Gözlerinde taze sürme sabah çiği gibi..
Gün hüzünlü.. sarkar zevale doğru kerahet vakti
Dökülür de gider bedenden ömrün bütün kahrı.

Bazen yanık bir ağıt yayılır en hazininden.
Ayrılığı atar mısın kör kuyuya en derininden?
Bir vebal gibi taşıdın bu ömrü küfende.
Ağırlık maddeden arî bir çile bedende,
Sanki hiç doğmamıştım inanki ölmeden önce.

Bazen hâl, nâ çar düşer dertten bigane
Ah sevgili! bizi yakan güneş, asıl benim yüreğimde
Sen mekinsin tahtında, gönül ise divane
Hangi karardasın ey ecel!.. Söyle geldinse ne çare?

Gâlû bela...

Sevgiyi taşıdı güvercinler,
Tılsımlı vadilerden zamana.
Aşklar bir koşar, ama ben bin koşarım.
Yelkenlerim hasırdan, teknem: “made in taput”
Dalgalar şeffaflaşırken ben onları aşarım

Her şey benim bildiğim: Dünya.
Ben ancak dünyada olanı bilirim.
Ama dünya her şeyin içinde…
Bedende bir can, can da bir ruh,
Ruh da bir düşünce: İnanç.
İnançta bir bir mana; manada bir hikmet,
Hikmette bir gayb, el hak: Gerçek...
Bilebildiğim kadar gerçek..
Yine bilebildiğim kadar gayb.

Birde bildiklerim var bedende,
Canda, ruhta, inançta, hikmette, gaybta: Hikmet…
Doğmadan önceki ezelde, ezelden sonraki ezel.
Bedensiz, cansız bir ezel…
Ama bensiz değil, ruhsuz değil,
İnançsız hikmetsiz değil…
Birde bildiklerim var ezelde…
Bilen ezelden sonraki ezelde..
Aşkların başladığı ezel…
O günden bu güne koşarım.
Önce bensiz ruhla, sonra “ben” koşarım
Bir soruya, bir cevap.

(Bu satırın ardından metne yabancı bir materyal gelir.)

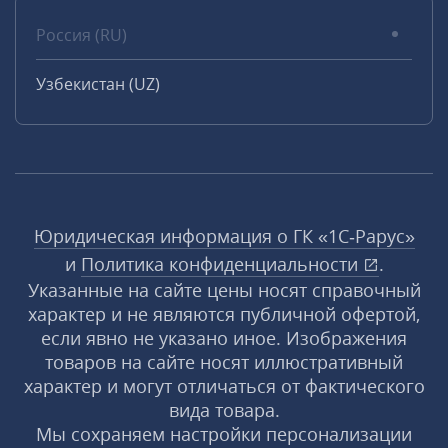
Россия (RU)
Узбекистан (UZ)
Юридическая информация о ГК «1С‑Рарус»
и
Политика конфиденциальности
.
Указанные на сайте цены носят справочный
характер и не являются публичной офертой,
если явно не указано иное. Изображения
товаров на сайте носят иллюстративный
характер и могут отличаться от фактического
вида товара.
Мы сохраняем настройки персонализации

Bütün sorular;
Bir sorunun içinde:
Bir soru ezelde.. ezelden sonraki ezelde..
Bir soru bir kelam, bir söz: “rabbin kim” ezelde?
“Galu bela”, ezelden beri ebede...

10 Mart 2017 Cuma

Ey can!..

Ey can!
Bir taş kadar yalın aymazlığın,
Hangi usta şekil verebilir ki sana?
Hangi ilham bürünür bir mısraya?
Âsiliğin sessizlikte mücessim öteden beri,
Bir değil bin zaman girdi araya…

Ey can!
Uykularımı bölen karabasan değil,
Hasretin demlenir rüyalarımda.
Üflesen savrulacak, ağlasan ıslanacak,
Bir son bahar yaprağı gibi,
Düğüm düğüm kilit boğazımda…

Ey can!
Taş kesilir beden ardından uzaklara bakarken,
Şadırvanın sesi, bir anne ninnisi gibi
zamanı kucağında sallarken.
Bedenime batan bir ruh var kıymık gibi
Sen uzaklarda hasret hasret yatarken…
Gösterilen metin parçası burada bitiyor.